The choice of jurisdiction is no small decision when it comes to financial matters. The laws applied to your contractual relationship play a critical role in the required level of governance. In the financial industry, the choice of jurisdiction is even more important.
In this article, we discuss some relevant examples and points to consider in the contractual processes of financial service companies.
Geographic Location and Contractual Risk
While it is understandable that some locations have greater risk than others, some contract managers may forget to include appropriate clauses to protect their companies in situations in which jurisdiction may be challenged.
A great example is the airline insurance industry. The tragedy from Malaysia Airlines flight MH370 continues to stun the world. Even after the plane is finally found, the event will continue to make news as it is speculated that litigation could continue well into 2019. Some families from the victims may not even see compensation until 2024. Several of the victims are not able to contest the court rulings in their own jurisdictions and have to abide by the jurisdiction of a foreign court.
This same situation happens in the U.S. as well. For example, in 1949 an Eastern Airlines plane broke apart and one part fell in D.C. and the other in Virginia. The difference? One state had a cap of $15,000 for damages and the other one had no limit. If you’re the insurance company, what clauses are you including in your contracts to account for scenarios that expose your company to different jurisdictions?

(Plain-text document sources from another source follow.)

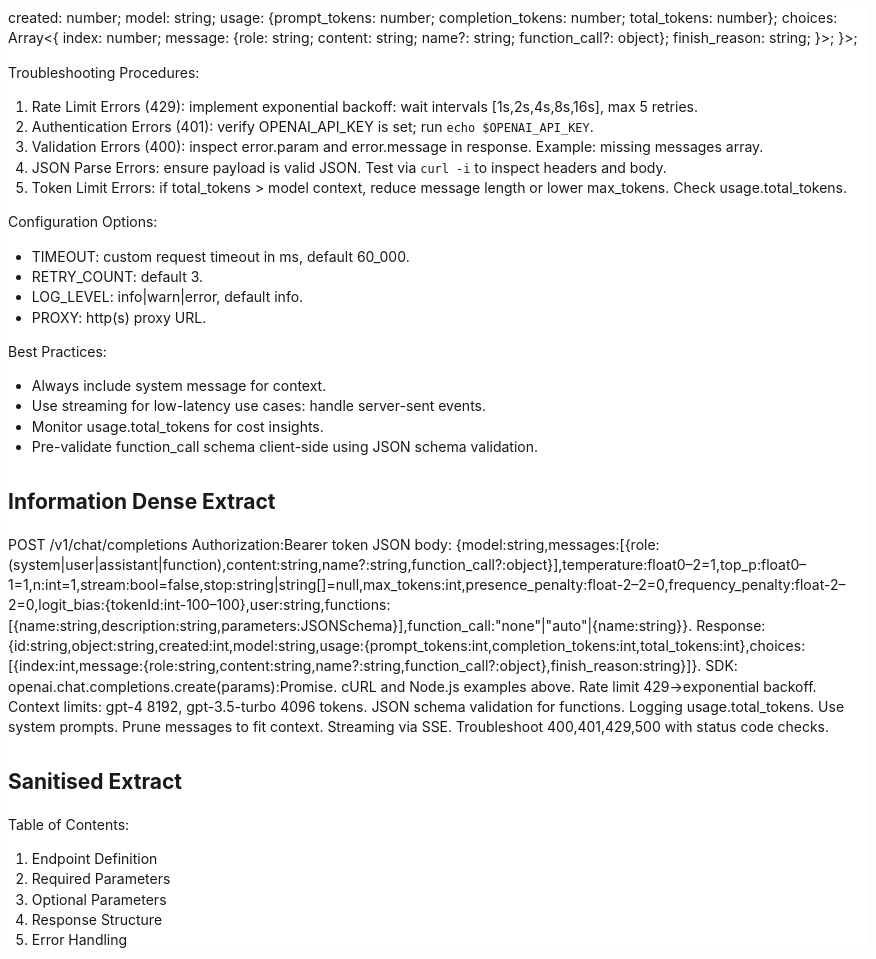  created: number;
 model: string;
 usage: {prompt_tokens: number; completion_tokens: number; total_tokens: number};
 choices: Array<{
   index: number;
   message: {role: string; content: string; name?: string; function_call?: object};
   finish_reason: string;
 }>;
}>;

Troubleshooting Procedures:
1. Rate Limit Errors (429): implement exponential backoff: wait intervals [1s,2s,4s,8s,16s], max 5 retries.
2. Authentication Errors (401): verify OPENAI_API_KEY is set; run `echo $OPENAI_API_KEY`.
3. Validation Errors (400): inspect error.param and error.message in response. Example: missing messages array.
4. JSON Parse Errors: ensure payload is valid JSON. Test via `curl -i` to inspect headers and body.
5. Token Limit Errors: if total_tokens > model context, reduce message length or lower max_tokens. Check usage.total_tokens.

Configuration Options:
- TIMEOUT: custom request timeout in ms, default 60_000.
- RETRY_COUNT: default 3.
- LOG_LEVEL: info|warn|error, default info.
- PROXY: http(s) proxy URL.

Best Practices:
- Always include system message for context.
- Use streaming for low-latency use cases: handle server-sent events.
- Monitor usage.total_tokens for cost insights.
- Pre-validate function_call schema client-side using JSON schema validation.



## Information Dense Extract
POST /v1/chat/completions Authorization:Bearer token JSON body: {model:string,messages:[{role:(system|user|assistant|function),content:string,name?:string,function_call?:object}],temperature:float0–2=1,top_p:float0–1=1,n:int=1,stream:bool=false,stop:string|string[]=null,max_tokens:int,presence_penalty:float-2–2=0,frequency_penalty:float-2–2=0,logit_bias:{tokenId:int-100–100},user:string,functions:[{name:string,description:string,parameters:JSONSchema}],function_call:"none"|"auto"|{name:string}}. Response: {id:string,object:string,created:int,model:string,usage:{prompt_tokens:int,completion_tokens:int,total_tokens:int},choices:[{index:int,message:{role:string,content:string,name?:string,function_call?:object},finish_reason:string}]}. SDK: openai.chat.completions.create(params):Promise<response>. cURL and Node.js examples above. Rate limit 429→exponential backoff. Context limits: gpt-4 8192, gpt-3.5-turbo 4096 tokens. JSON schema validation for functions. Logging usage.total_tokens. Use system prompts. Prune messages to fit context. Streaming via SSE. Troubleshoot 400,401,429,500 with status code checks.

## Sanitised Extract
Table of Contents:
1. Endpoint Definition
2. Required Parameters
3. Optional Parameters
4. Response Structure
5. Error Handling
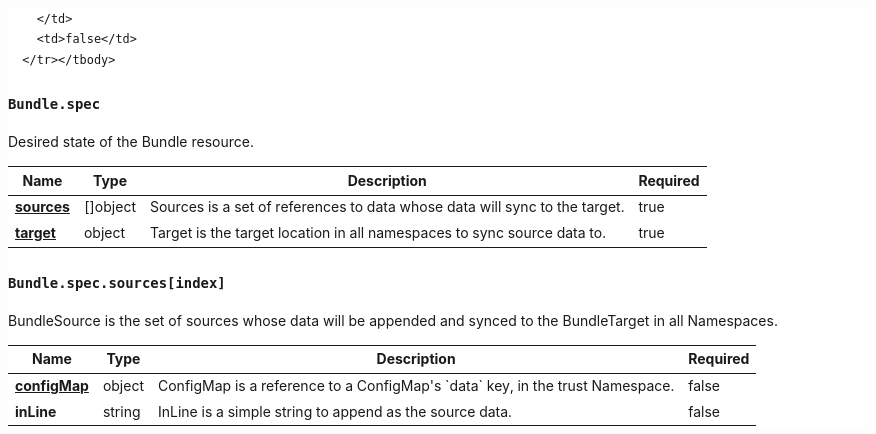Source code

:         </td>
        <td>false</td>
      </tr></tbody>
</table>


### `Bundle.spec`


Desired state of the Bundle resource.

<table>
    <thead>
        <tr>
            <th>Name</th>
            <th>Type</th>
            <th>Description</th>
            <th>Required</th>
        </tr>
    </thead>
    <tbody><tr>
        <td><b><a href="#bundlespecsourcesindex">sources</a></b></td>
        <td>[]object</td>
        <td>
          Sources is a set of references to data whose data will sync to the target.<br/>
        </td>
        <td>true</td>
      </tr><tr>
        <td><b><a href="#bundlespectarget">target</a></b></td>
        <td>object</td>
        <td>
          Target is the target location in all namespaces to sync source data to.<br/>
        </td>
        <td>true</td>
      </tr></tbody>
</table>


### `Bundle.spec.sources[index]`


BundleSource is the set of sources whose data will be appended and synced to the BundleTarget in all Namespaces.

<table>
    <thead>
        <tr>
            <th>Name</th>
            <th>Type</th>
            <th>Description</th>
            <th>Required</th>
        </tr>
    </thead>
    <tbody><tr>
        <td><b><a href="#bundlespecsourcesindexconfigmap">configMap</a></b></td>
        <td>object</td>
        <td>
          ConfigMap is a reference to a ConfigMap's `data` key, in the trust Namespace.<br/>
        </td>
        <td>false</td>
      </tr><tr>
        <td><b>inLine</b></td>
        <td>string</td>
        <td>
          InLine is a simple string to append as the source data.<br/>
        </td>
        <td>false</td>
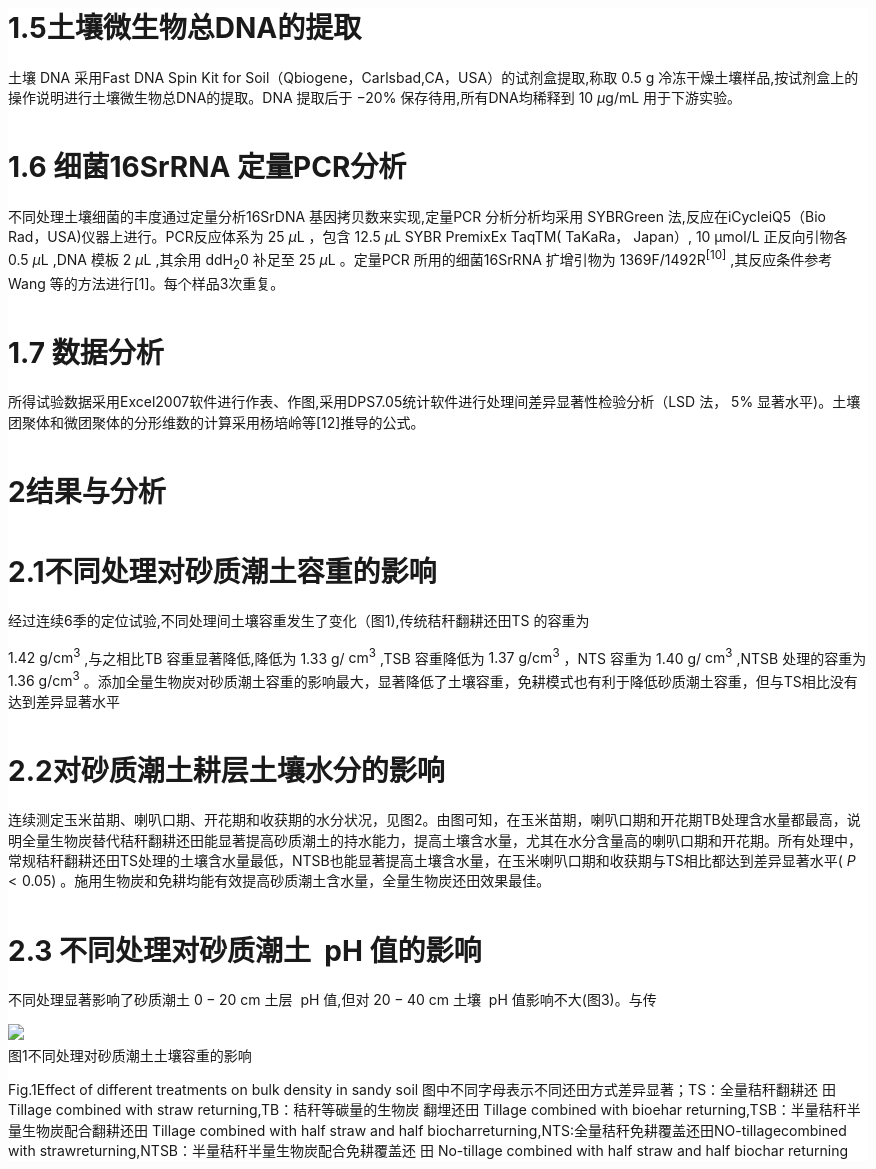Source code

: # 1.5土壤微生物总DNA的提取

土壤 DNA 采用Fast DNA Spin Kit for Soil（Qbiogene，Carlsbad,CA，USA）的试剂盒提取,称取 $0 . 5 \mathrm { \ g }$ 冷冻干燥土壤样品,按试剂盒上的操作说明进行土壤微生物总DNA的提取。DNA 提取后于 $- 2 0 \%$ 保存待用,所有DNA均稀释到 $1 0 ~ \mu \mathrm { g / m L }$ 用于下游实验。

# 1.6 细菌16SrRNA 定量PCR分析

不同处理土壤细菌的丰度通过定量分析16SrDNA 基因拷贝数来实现,定量PCR 分析分析均采用 SYBRGreen 法,反应在iCycleiQ5（Bio Rad，USA)仪器上进行。PCR反应体系为 $2 5 ~ \mu \mathrm { L }$ ，包含 $1 2 . 5 ~ \mu \mathrm { L }$ SYBR PremixEx TaqTM( TaKaRa， Japan）, $1 0 ~ \mathrm { \mu m o l / L }$ 正反向引物各 $0 . 5 ~ \mu \mathrm { L }$ ,DNA 模板 $2 ~ \mu \mathrm { L }$ ,其余用 $\mathrm { d d H } _ { 2 } \mathrm { 0 }$ 补足至 $2 5 ~ \mu \mathrm { L }$ 。定量PCR 所用的细菌16SrRNA 扩增引物为 $1 3 6 9 \mathrm { F } / 1 4 9 2 \mathrm { R } ^ { [ 1 0 ] }$ ,其反应条件参考Wang 等的方法进行[1]。每个样品3次重复。

# 1.7 数据分析

所得试验数据采用Excel2007软件进行作表、作图,采用DPS7.05统计软件进行处理间差异显著性检验分析（LSD 法， $5 \%$ 显著水平)。土壤团聚体和微团聚体的分形维数的计算采用杨培岭等[12]推导的公式。

# 2结果与分析

# 2.1不同处理对砂质潮土容重的影响

经过连续6季的定位试验,不同处理间土壤容重发生了变化（图1),传统秸秆翻耕还田TS 的容重为

$1 . 4 2 ~ \mathrm { g / c m } ^ { 3 }$ ,与之相比TB 容重显著降低,降低为 $1 . 3 3 \mathrm { \ g / }$ $\mathrm { c m } ^ { 3 }$ ,TSB 容重降低为 $1 . 3 7 ~ \mathrm { g / c m } ^ { 3 }$ ，NTS 容重为 $1 . 4 0 ~ \mathrm { g / }$ $\mathrm { c m } ^ { 3 }$ ,NTSB 处理的容重为 $1 . 3 6 ~ \mathrm { g / c m } ^ { 3 }$ 。添加全量生物炭对砂质潮土容重的影响最大，显著降低了土壤容重，免耕模式也有利于降低砂质潮土容重，但与TS相比没有达到差异显著水平

# 2.2对砂质潮土耕层土壤水分的影响

连续测定玉米苗期、喇叭口期、开花期和收获期的水分状况，见图2。由图可知，在玉米苗期，喇叭口期和开花期TB处理含水量都最高，说明全量生物炭替代秸秆翻耕还田能显著提高砂质潮土的持水能力，提高土壤含水量，尤其在水分含量高的喇叭口期和开花期。所有处理中，常规秸秆翻耕还田TS处理的土壤含水量最低，NTSB也能显著提高土壤含水量，在玉米喇叭口期和收获期与TS相比都达到差异显著水平( $P { < } 0 . 0 5 )$ 。施用生物炭和免耕均能有效提高砂质潮土含水量，全量生物炭还田效果最佳。

# 2.3 不同处理对砂质潮土 $\mathrm { \ p H }$ 值的影响

不同处理显著影响了砂质潮土 $0 { - } 2 0 ~ \mathrm { c m }$ 土层 $\mathrm { \ p H }$ 值,但对 $2 0 { - } 4 0 ~ \mathrm { c m }$ 土壤 $\mathrm { \ p H }$ 值影响不大(图3)。与传

![](images/2dcca1841eabc8426a5f70debac3d206d9c3db158ef816d399b16f2d8a9f5499.jpg)  
图1不同处理对砂质潮土土壤容重的影响

Fig.1Effect of different treatments on bulk density in sandy soil 图中不同字母表示不同还田方式差异显著；TS：全量秸秆翻耕还 田 Tillage combined with straw returning,TB：秸秆等碳量的生物炭 翻埋还田 Tillage combined with bioehar returning,TSB：半量秸秆半 量生物炭配合翻耕还田 Tillage combined with half straw and half biocharreturning,NTS:全量秸秆免耕覆盖还田NO-tillagecombined with strawreturning,NTSB：半量秸秆半量生物炭配合免耕覆盖还 田 No-tillage combined with half straw and half biochar returning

Investment Management Agreements
Standard Investment Management Agreements, or IMA’s, are contracts between an investor and an investment manager. This is a great practice among financial institutions across the world. Given the importance of this framework for a contractual agreement, IMA’s can be found in most of the world, including Hong Kong, Europe, and North America.
However, can a standard IMA be blindly used in all types of contracts? The answer is clearly no. There are several specifics that should be clearly reviewed during the drafting process. Some key concepts to consider are:
- Target rate of return
- Benchmark used for investment evaluation
- Acceptable range of investment performance from benchmark
- Specific terms for:
- Custody
- Securities lending
- Risk
- Redemption
- Other terms as necessary
- Set of guidelines for dispute resolution
This is why your company needs to have a set of pre-approved templates for IMA’s, depending on geographic location. An effective way to ensure that teams spread across large distances are using the right and most up-to-date templates is through the use of an enterprise contract management system. While template creation is centralized to a single location, access is made available from several locations.
The Special Case of Investment Services
When it comes to drafting IMA’s, the area of investment services requires special attention. Hedge funds across the world are often faced with the dilemma of creating contracts that provide the right amount of detail for complicated transactions, while not overwhelming clients with unnecessary complexities.
Contract teams need to be ready for negotiating clauses with clients, one by one if necessary for large corporate clients. Under these circumstances, contract teams benefit from a large library of pre-approved clauses for plan A, B, and even C. A contract management software facilitates this process through drag-and-drop into a Word document. Additionally, the software keeps tracks of what team member used what clause(s), therefore ensuring accountability and creating documentation of the entire IMA drafting process.
Takeaway
In the financial services industry, contractual agreements need to be ready to negotiate across several jurisdictions and hedge against geographic contractual risk. The IMA is an useful tool to address these issues and prepare contract teams for negotiations across different locations.